I've never seen that behavior, and this is just a guess, but: BitLocker replaces the NTFS partition header (volume boot sector) with its own metadata, which contains the information needed to decrypt the disk (if a valid key is supplied), and also points to the "real" boot sector within the encrypted volume. The BitLocker metadata is also replicated across the volume in additional locations for redundancy, in space that NTFS marks as allocated but does not use for any files. As such, turning on BitLocker requires reserving some space on various parts of the partition, and it might be picky about what parts those changes are made to. It's possible that, for some reason, some of the changes that need to be made near the start of the volume could not be made (because files were currently in use), so BitLocker created a new partition from free space at the end of the volume and put some of its metadata there.

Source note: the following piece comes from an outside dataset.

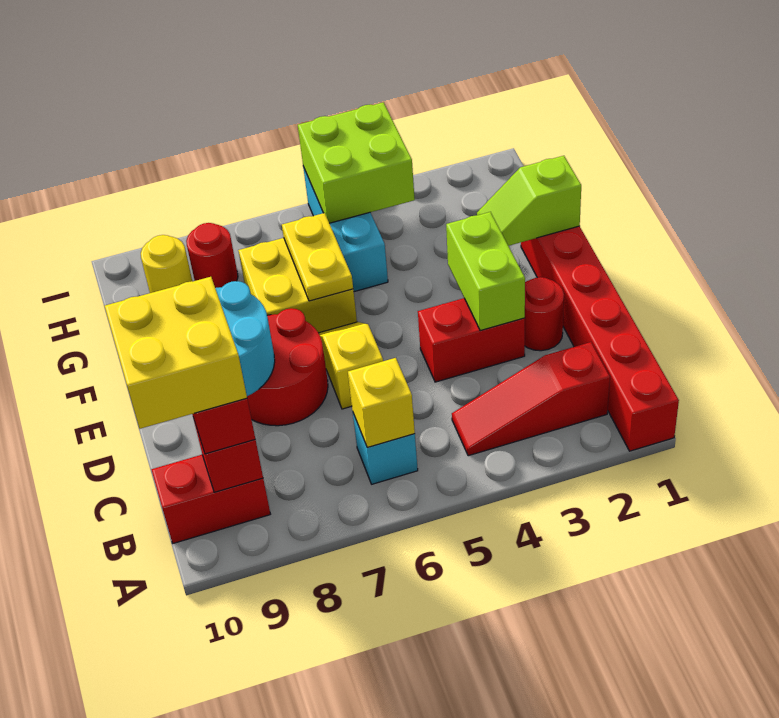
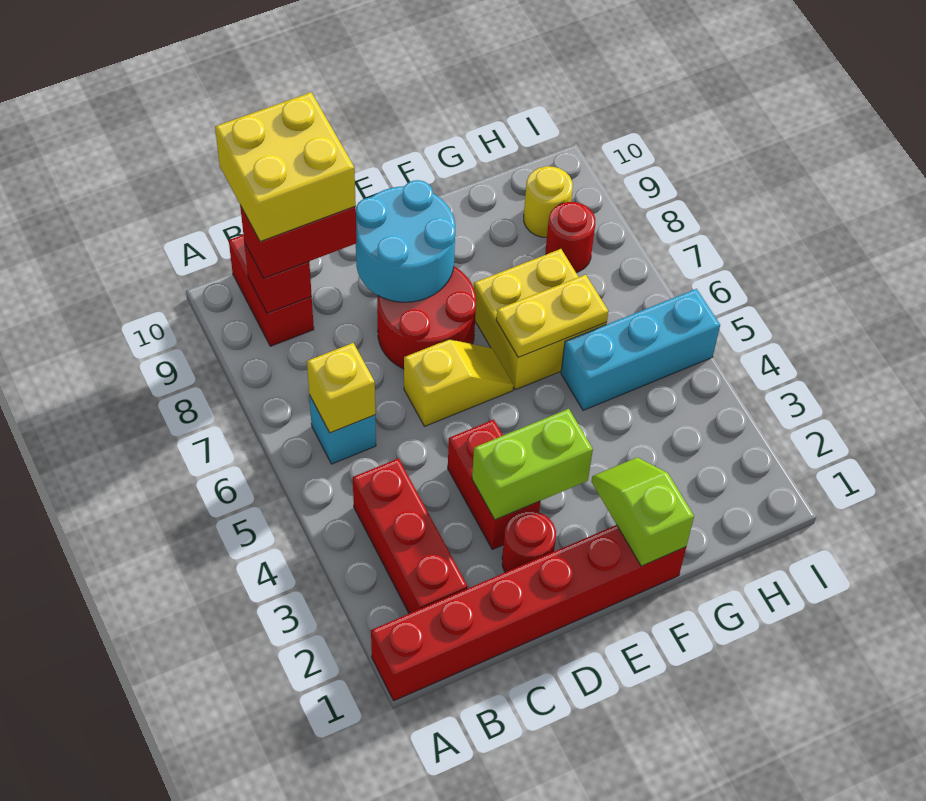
red 1x3 slope [452,342,610,456] -> red 1x3 brick [353,458,468,614]
lime 2x2 brick [298,102,415,223] -> none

That doesn't explain it needing 852 MB, though; not sure what's up with that. The BL or NTFS volume metadata needs to fit on a boot sector, which is generally only 4 KB. I suppose it could be a copy of the NTFS Master File Table or something, but in that case I'd expect it to be encrypted too (and also the MFT needs to be accessed frequently, so putting it on a separate partition on the same physical storage doesn't make a lot of sense).
My other guess would be that it's additional OEM recovery / OS restore data, based both on the partition type and the approximate size. That doesn't make sense for one computer to have and the other not to, though, unless they were imaged differently (or the additional OEM / OS recovery data was deleted off one of them); I don't know how sure you are that the software / stored data on each machine is identical, vs. just the hardware and OS image.